The state must immediately set limits on Israel Chemicals’ mining of the Dead Sea and charge it royalties in keeping with the profits it makes and the damage it does to the sea, and to us.
By Merav Michaeli

The Finance Ministry is considering a compromise with Israel Chemicals. This company mines Israel’s natural mineral resources in Sodom, the Negev and the Dead Sea. It is laying golden eggs because the minerals are simply there, in large quantities, no special investment is needed to locate them, nor is it complicated to extract them. Therefore, it is also not expensive to do so.

Moreover, these minerals are in very high demand, so Israel Chemicals earns a lot of money. In 2009, for example, the company’s revenues were approximately NIS 17 billion, and its net profit was NIS 2.92 billion.

In 1995, the government took this precious public resource and sold it to the Eisenberg family, which later sold it to the Ofer family. Thus ever since the company was privatized, its earnings have gone into their pockets: From 2003 to this year, for example, the Ofer family has taken home some NIS 3 billion.

That’s what frequently happens with privatization in Israel, but this case is particularly scandalous. The state gave Eisenberg a huge gift: The company is required to pay royalties of only 5 percent on most of its production. For comparison’s sake, royalties on natural gas, which is more complicated to find and extract, are 12.5 percent. And even those are among the lowest in the world, with the result that a battle is now being wage to raise them.

But Israel Chemicals does not even pay its minuscule 5 percent royalties. Reports commissioned by the Finance Ministry show that Israel Chemicals employed accounting tricks that resulted in it paying royalties of only 2.4 to 3.5 percent between 2000 and 2008.

Israel Chemicals also receives extensive benefits under the law for the encouragement of capital investments, to the tune of NIS 400 million to NIS 800 million a year. It gets them despite the fact that it did not invest in building its production facilities, nor is there any chance that it will move them to Tel Aviv or Hungary. After all, the minerals it mines are in and around the Dead Sea.

But the most immoral piggishness does not relate to money: The extraction of these minerals is seriously damaging the Dead Sea and its environs. It bears sole responsibility for 20 percent of the drop in the sea’s level (which is falling at the rate of one meter a year! ), because it draws off water from the Dead Sea’s northern section.
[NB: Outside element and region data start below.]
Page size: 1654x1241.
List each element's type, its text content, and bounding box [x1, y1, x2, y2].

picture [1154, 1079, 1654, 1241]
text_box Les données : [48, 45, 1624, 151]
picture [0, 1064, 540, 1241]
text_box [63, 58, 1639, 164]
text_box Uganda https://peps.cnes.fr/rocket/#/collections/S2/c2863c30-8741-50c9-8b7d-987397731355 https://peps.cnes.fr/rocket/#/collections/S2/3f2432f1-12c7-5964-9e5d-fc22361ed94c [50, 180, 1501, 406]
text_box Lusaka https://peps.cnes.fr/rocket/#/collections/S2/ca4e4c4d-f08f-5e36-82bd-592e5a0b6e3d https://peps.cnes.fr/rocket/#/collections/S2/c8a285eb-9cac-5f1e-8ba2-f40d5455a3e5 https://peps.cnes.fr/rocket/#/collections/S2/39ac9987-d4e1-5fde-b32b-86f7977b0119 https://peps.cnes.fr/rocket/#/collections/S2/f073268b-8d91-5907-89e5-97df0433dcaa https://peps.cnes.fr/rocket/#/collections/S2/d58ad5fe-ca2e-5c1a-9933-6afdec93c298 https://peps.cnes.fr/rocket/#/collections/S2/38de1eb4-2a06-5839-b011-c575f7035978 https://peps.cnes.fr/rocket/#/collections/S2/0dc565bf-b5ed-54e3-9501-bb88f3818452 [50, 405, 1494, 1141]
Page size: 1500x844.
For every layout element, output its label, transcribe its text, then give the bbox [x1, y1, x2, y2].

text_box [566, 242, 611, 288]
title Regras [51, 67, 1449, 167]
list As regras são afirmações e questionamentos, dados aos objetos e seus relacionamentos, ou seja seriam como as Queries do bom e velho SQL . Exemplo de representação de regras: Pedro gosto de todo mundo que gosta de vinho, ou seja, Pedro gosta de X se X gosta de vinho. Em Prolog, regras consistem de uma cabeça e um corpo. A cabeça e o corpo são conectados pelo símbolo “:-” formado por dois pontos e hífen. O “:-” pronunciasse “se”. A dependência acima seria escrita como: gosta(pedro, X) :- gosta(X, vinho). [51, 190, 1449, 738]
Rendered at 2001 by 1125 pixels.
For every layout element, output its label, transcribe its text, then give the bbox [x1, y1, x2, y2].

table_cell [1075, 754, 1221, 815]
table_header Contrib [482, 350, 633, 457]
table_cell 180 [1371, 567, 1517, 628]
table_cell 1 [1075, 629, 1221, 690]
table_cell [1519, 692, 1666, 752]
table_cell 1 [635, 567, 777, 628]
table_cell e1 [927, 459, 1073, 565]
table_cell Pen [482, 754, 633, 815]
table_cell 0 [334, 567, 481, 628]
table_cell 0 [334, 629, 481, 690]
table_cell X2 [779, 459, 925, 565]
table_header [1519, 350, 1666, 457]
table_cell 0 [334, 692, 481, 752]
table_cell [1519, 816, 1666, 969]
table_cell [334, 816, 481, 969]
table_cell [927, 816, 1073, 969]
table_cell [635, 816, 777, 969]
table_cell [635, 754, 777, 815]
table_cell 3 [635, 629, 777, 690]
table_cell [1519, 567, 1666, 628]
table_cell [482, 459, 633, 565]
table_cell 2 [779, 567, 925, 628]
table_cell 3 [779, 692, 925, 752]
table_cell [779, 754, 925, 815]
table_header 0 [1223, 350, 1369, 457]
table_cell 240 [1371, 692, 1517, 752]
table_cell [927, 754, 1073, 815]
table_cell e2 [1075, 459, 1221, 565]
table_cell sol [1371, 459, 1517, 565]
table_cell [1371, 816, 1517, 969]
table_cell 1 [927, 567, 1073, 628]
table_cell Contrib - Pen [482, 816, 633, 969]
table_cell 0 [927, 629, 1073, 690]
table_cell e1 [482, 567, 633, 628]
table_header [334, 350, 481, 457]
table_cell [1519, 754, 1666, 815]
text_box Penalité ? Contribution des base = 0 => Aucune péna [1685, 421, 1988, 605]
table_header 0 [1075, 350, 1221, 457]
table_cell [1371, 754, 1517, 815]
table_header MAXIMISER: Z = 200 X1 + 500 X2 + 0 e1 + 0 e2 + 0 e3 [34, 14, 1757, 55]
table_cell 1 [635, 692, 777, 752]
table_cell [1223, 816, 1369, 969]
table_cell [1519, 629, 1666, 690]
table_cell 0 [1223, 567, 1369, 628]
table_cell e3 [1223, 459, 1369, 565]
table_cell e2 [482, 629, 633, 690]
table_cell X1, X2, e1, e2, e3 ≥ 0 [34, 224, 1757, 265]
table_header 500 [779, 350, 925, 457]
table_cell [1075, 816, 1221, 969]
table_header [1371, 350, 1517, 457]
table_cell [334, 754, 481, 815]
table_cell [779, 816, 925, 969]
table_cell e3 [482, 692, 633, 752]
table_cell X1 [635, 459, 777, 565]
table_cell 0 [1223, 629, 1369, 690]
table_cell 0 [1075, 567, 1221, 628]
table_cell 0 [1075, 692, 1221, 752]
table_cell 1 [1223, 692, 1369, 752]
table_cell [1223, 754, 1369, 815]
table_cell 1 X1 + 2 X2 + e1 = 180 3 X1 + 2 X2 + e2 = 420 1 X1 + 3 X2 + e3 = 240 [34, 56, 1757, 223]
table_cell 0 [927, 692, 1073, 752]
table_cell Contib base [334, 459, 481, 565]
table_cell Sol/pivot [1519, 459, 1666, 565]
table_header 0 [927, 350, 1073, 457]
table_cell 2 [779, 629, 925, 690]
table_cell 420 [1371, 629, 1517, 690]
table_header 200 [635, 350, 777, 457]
It then channels that water to pools on the southern side – which has caused a rise in the level there of about 20 centimeters a year.

“Environmental harm” sounds to many Israelis like self-indulgence, a problem of the rich who don’t have a threat to their survival hanging over their heads. Well, the survival of the Dead Sea, which is unique on this planet and truly a rare treasure, is threatened. And this threat affects all of our lives.

The Dead Sea’s declining water level creates sinkholes into which we can fall and be killed. It damages infrastructure. The water is retreating from recreational areas on the northern side, and from us. And the rise on the southern side could flood the hotels there. Today, an ugly levee made of sand protects them, but it won’t for long.

Yet none of that leads Israel Chemicals to mine any less, only more.

Now the Finance Ministry has proposed a compromise: Israel Chemicals will continue to pay piddling royalties, but will participate in the cost of saving the hotels from inundation. Amazing: The rise in the water level is a direct result of the mineral extraction. Thus the cost of repairing the damage is, by any logic, part of the cost of producing the minerals – a cost that should be born by the company, not by us.

What the state, its leaders and its civil servants, who kowtow to money, must do immediately is set limits on Israel Chemicals’ mining of the Dead Sea and charge it royalties in keeping with the profits it makes and the damage it does to the sea, and to us.